Mari kita tetap melakukan pemujaan dengan cara-cara yang telah biasa kita lakukan, sesuai keyakinan masing-masing serta berlatih melakukan Namasmaranam, menyebut dan mengingat nama-nama Tuhan sebagai salah satu wujud bhakti kepada-Nya dan tetap teguh pada doktrin "Satyam eva jayate" (Hanya kebenaran atau kebajikan yang jaya), karena Tuhan, Pelindung Agung Dharma selalu berpihak pada kebenaran, kebajikan dan kesucian). Om Isvaraya natno namah", Hanya Tuhan yang kita sembah, kepada-Nya jua kita memohon tuntunan, siapapun tiada berdaya memberi tuntunah untuk menyucikan bathin kita.

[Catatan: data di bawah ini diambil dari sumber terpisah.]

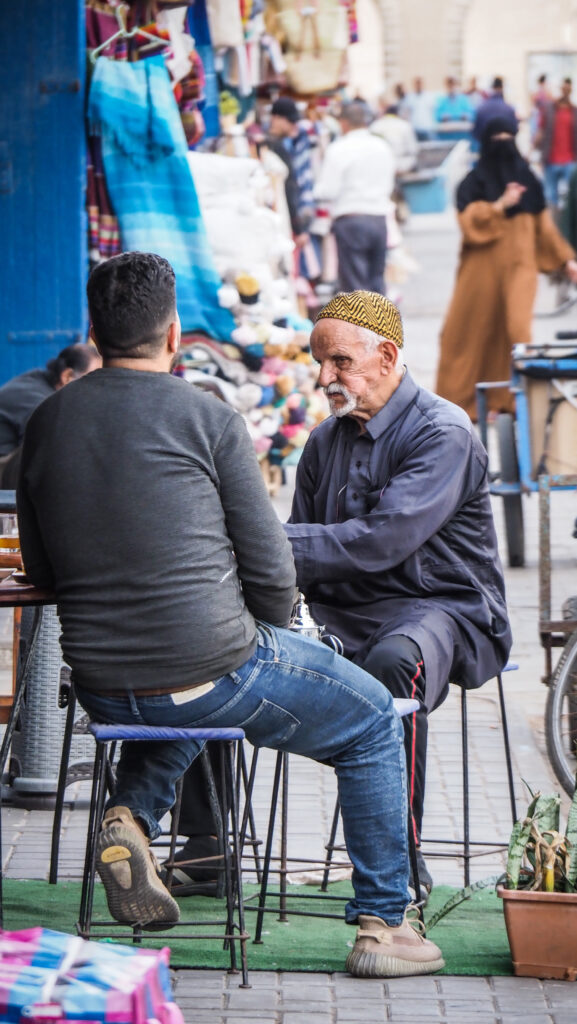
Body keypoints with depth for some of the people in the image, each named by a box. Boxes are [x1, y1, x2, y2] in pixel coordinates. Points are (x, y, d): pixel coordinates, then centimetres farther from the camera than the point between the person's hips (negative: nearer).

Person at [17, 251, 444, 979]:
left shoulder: (45, 423, 5)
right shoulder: (208, 418, -8)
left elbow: (42, 571, 14)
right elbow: (272, 573, -6)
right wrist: (260, 642, 14)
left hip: (100, 687, 5)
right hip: (213, 671, -5)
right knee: (372, 721, 19)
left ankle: (130, 816, 15)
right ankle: (382, 923, 18)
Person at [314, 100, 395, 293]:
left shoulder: (339, 149, -9)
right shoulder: (383, 147, 10)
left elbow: (328, 192, -12)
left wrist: (317, 189, 8)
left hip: (350, 221, -6)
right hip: (380, 218, 6)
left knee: (354, 284, -4)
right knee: (377, 280, 13)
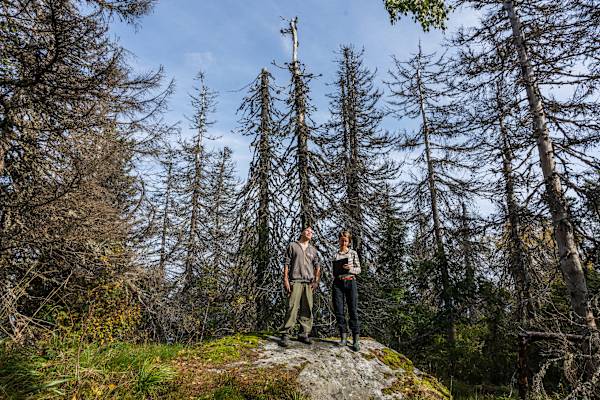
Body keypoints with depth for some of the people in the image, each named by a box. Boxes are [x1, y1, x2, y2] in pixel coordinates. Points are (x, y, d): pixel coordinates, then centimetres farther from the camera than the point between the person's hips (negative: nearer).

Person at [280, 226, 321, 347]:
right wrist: (285, 279, -6)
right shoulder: (293, 245, 9)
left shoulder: (313, 250, 20)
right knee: (292, 307, -11)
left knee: (307, 309, 3)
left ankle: (304, 334, 11)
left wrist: (316, 280, 4)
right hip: (295, 281, -4)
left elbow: (317, 266, 17)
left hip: (309, 282, 4)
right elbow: (286, 263, 3)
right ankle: (285, 335, -8)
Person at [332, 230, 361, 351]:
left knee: (353, 310, -5)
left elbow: (359, 269, 4)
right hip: (338, 283, 2)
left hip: (350, 282, -2)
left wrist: (350, 268, -12)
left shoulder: (353, 253, 7)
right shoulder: (335, 255, 13)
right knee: (339, 310, -1)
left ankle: (355, 340, -3)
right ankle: (343, 337, 8)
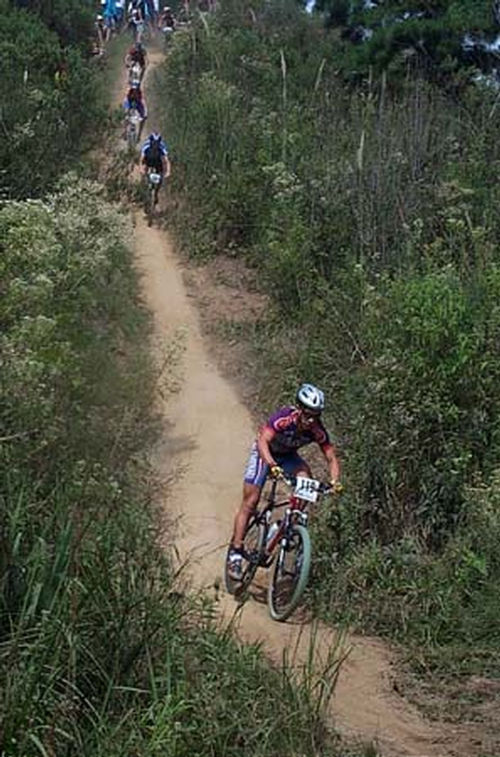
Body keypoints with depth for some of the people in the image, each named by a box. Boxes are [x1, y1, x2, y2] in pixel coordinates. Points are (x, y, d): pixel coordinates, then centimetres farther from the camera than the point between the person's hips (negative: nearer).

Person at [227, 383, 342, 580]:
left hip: (288, 455, 3)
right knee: (250, 502, -8)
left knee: (305, 478, -27)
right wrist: (272, 466, -63)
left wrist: (334, 481, -39)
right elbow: (263, 441, -47)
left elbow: (331, 457, -20)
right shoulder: (284, 418, -37)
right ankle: (235, 552, -2)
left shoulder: (317, 431, -25)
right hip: (265, 453, -3)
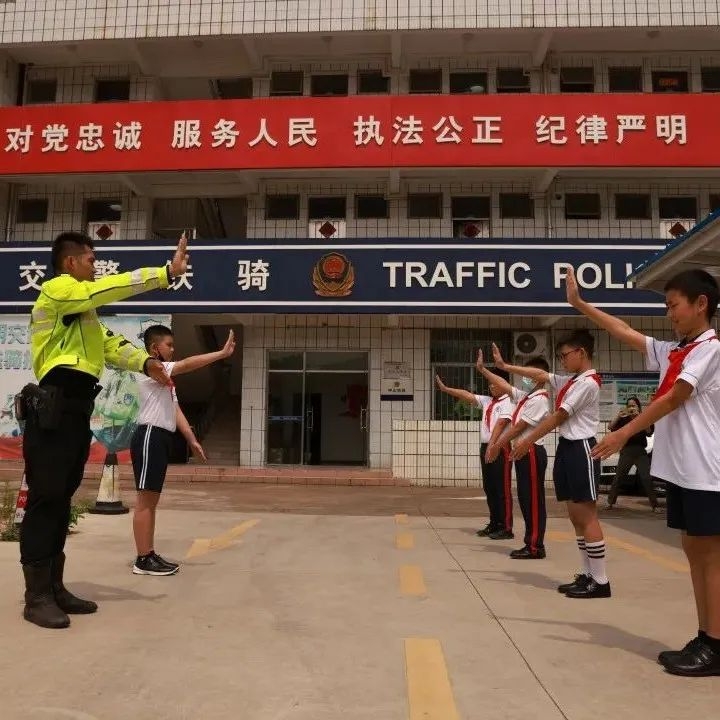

Percaya dan yakinlah pada sloka Bhagavadgita Bab IV sloka (7) disebutkan "yada-yada hi dharmasya, glanir bhavati bharata, abhyutthanam adharmasya, tada tmanam srijamy aham". Dan pada sloka (8) disebutkan "paritranaya sadhunam, vinasaya cha dushkrtam, dharma samsthapanar-thaya, sambhavani yuge-yue" dua sloka ini selalu diperdengarkan setiap episode pementasan film Mahabharata yang terjemahannya adalah "manakala dharma hendak sirna, adharma hendak merajalela, saat itu wahai keturunan Bharata, Aku sendiri turun menjelma demi untuk melindungi kebajikan, demi memusnahkan kejaliman dan demi untuk menegakkan dharma, Aku jadikan diri Ku sendiri (lahir) ke dunia dari masa ke masa.